Memory is such a natural part of our being we take it for granted, not appreciating it as a vital necessity. When we visit after a long absence, a place we have been before, we notice how much has changed. Generally, we are uncomfortable with the changes we witness. From our memory, we put things back the way they were as we last remembered them.
When I revisit the home place of my youth, my memory puts back all the trees that have died. I put back the chicken house with the apple tree shading it where we had a tree house accessible from that roof after climbing to the top of a fence post nearby.
The new trees that have been planted and grown to middle age, I must adjust to. The picturesque old barn has been razed and replaced with a concrete block three-car garage. I’ll try to adjust to that. The old house has been added onto, but still retains its dignity and character. The subsequent owners have appreciated its historic value and have kept it up well.
I believe we resists change because it alters the pictures in our memory. Nostalgia is not a bad thing. Not only does memory return the landscape the way it was, it reminds us of the way we were, that we too have changed along with everything else.
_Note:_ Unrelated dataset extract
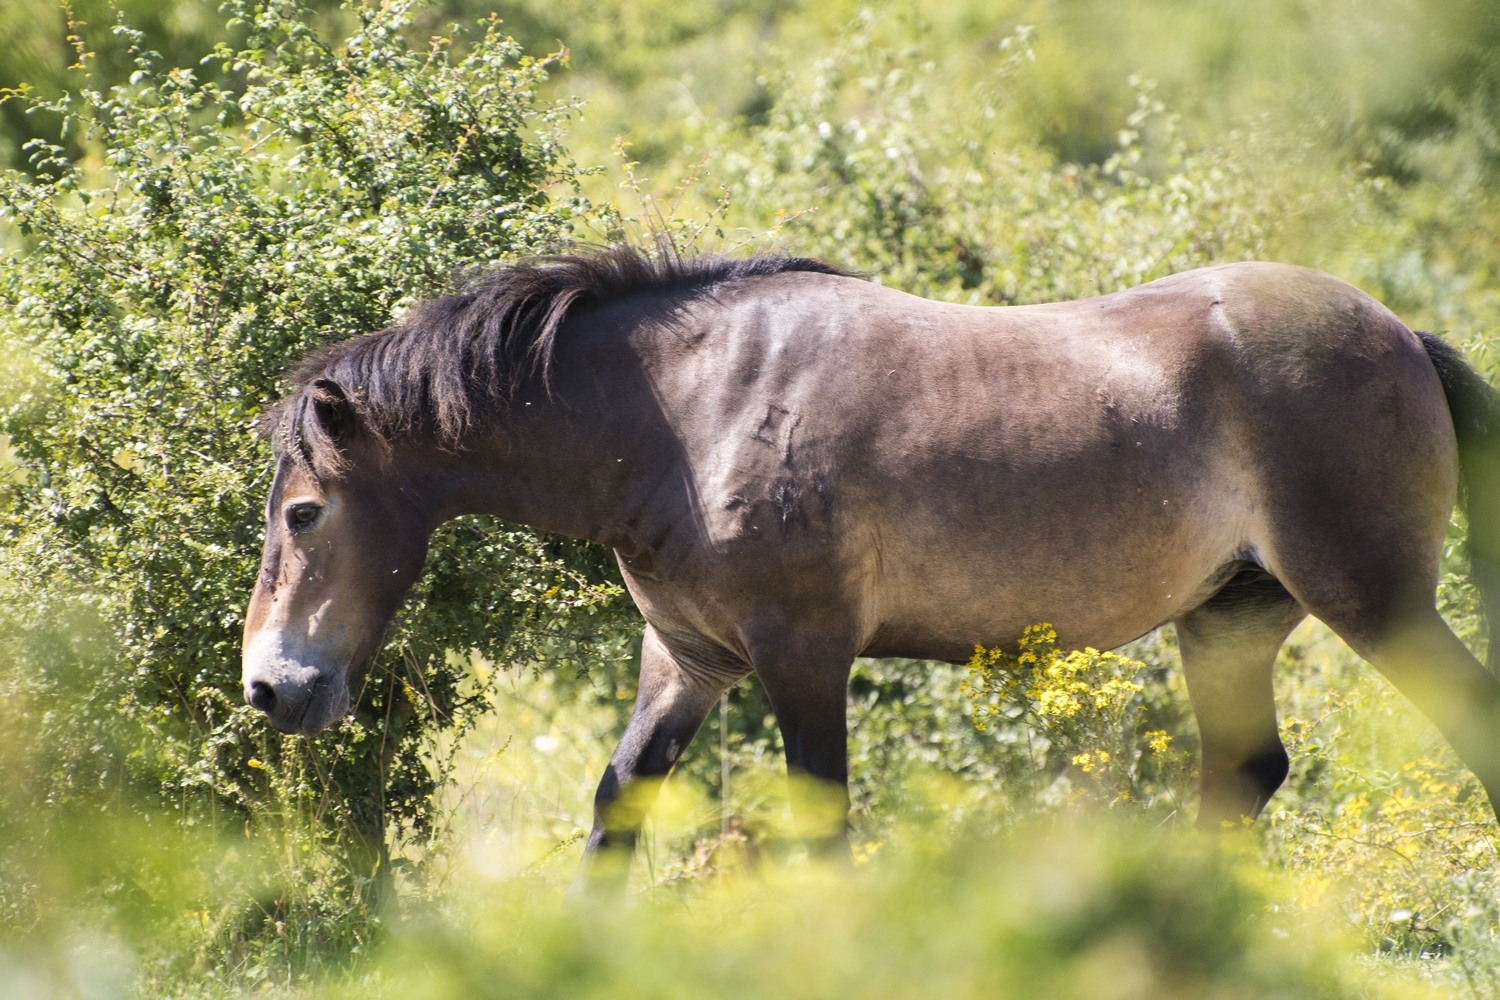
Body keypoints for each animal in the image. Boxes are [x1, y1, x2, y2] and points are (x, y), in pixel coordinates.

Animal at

That is the way it is supposed to be. That is life.
I have observed that when new residents come to Brown County to live, they usually are resistant to any changes in the county. They want the charm and beauty that lured them here; to stay the way it was when they first arrived. They would like to be the last new residents to move to the county. Alas, that will not happen, nor should it. All life is change, and we had better get used to it.
Preservation also has its virtues, and should be a component of change. The insurance of a good future is in knowing in the present, what should be kept, and what should be discarded.
Will future generations of Brown County residents look back on our contributions with good memories? Will they say of us, “I’m glad they were the way they were?”